Aucun survivant dans le charter
Ce jour-là, les gendarmes avaient monté une opération de contrôle sur Rémire et Cayenne suite à des vols. Ils sont tombés sur un groupe d'étrangers en situation irrégulière, des Haïtiens qui avaient fui la misère de leur pays. Ces derniers ont été placés en garde à vue et leur reconduite à la frontière fut décidée pour le 7 décembre 1995. Les autorités préfectorales se sont adressées à Air Guyane pour affréter un avion, un Beechcraft d'Air Saint-Martin. « L'avion a accueilli à Rochambeau à 12 heures ses passagers, encadrés de deux gendarmes Patrice Dussart en poste à la brigade de Cayenne et Éric Pellerin de l'escadron 22/4 de Niort » , révèle France-Guyane dans son édition du samedi 9 décembre 1995. Le charter s'est posé à Pointe-à-Pitre pour embarquer un autre passager en situation irrégulière et il a décollé à 16 h 15 à destination de Port-au-Prince. Il devait arriver à 19 heures mais l'avion s'est écrasé dans le massif de la Selle à moins de 40 kilomètres de Port-au-Prince, à une dizaine de kilomètres de Belles-Anse.
Deux gendarmes ont donc péri dans cet accident. Patrice Dussart était âgé de 32 ans. Originaire de la Haute-Marne, cet Officier de police judiciaire avait rejoint la Guyane le 24 juillet 1992 et était promis « à une brillante carrière » . Sa compagne était animatrice sur RFO. Gendarme mobile, Éric Pellerin était lui, arrivé en Guyane depuis quelques semaines seulement. Il avait déjà séjourné en Guyane en 1992. Âgé de 36 ans, il avait trois enfants.
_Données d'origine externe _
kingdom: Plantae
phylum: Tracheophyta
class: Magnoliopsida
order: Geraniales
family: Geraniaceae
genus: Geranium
Parmi les victimes de ce crash, il y avait aussi trois enfants âgés de 7 mois, 1 an et demi et 6 ans. Bien que nés à Cayenne, ils n'avaient pas la nationalité française, leur mère étant en situation irrégulière.
Une stèle à la caserne de Chaton garde la mémoire du gendarme de Cayenne décédé dans ce crash, Patrice Dussart. Elle devrait être réinstallée à la caserne de la Madeleine ou de Matoury. (Henri Griffit)
- Repères
Le village de Suzini en deuil
En 1995 la communauté haïtienne vivant en Guyane était estimée à plus de 15 000 personnes. Les personnes expulsées ce 7 décembre 1995 avaient pour la plupart leur famille dans le village de Suzini à Cayenne. Un village de baraques en bois et tôles qui comptait à l'époque deux mille ressortissants haïtiens.
Pour les six premiers mois de cette année 1995, 5 790 personnes en situation irrégulière avaient été reconduites à la frontière dont 513 Haïtiens. Quinze vols, réguliers ou affrétés, avaient eu lieu entre la Guyane et Haïti pour cette année-là.
La compagnie aérienne
L'avion Beechcraft de dix-huit places avait été acquis par la compagnie Air Saint-Martin en décembre 1994. Cette compagnie aérienne régionale était dirigée par Raphaël Koury qui exploitait également Air Guadeloupe. Les deux pilotes de ce vol étaient expérimentés. Jacques Dufour, âgé de 55 ans, comptait trente années d'expérience. Il avait été commandant de bord d'Air Martinique. Le copilote, Pierre Lamothe, 30 ans, totalisait plus de 1 500 heures de vol.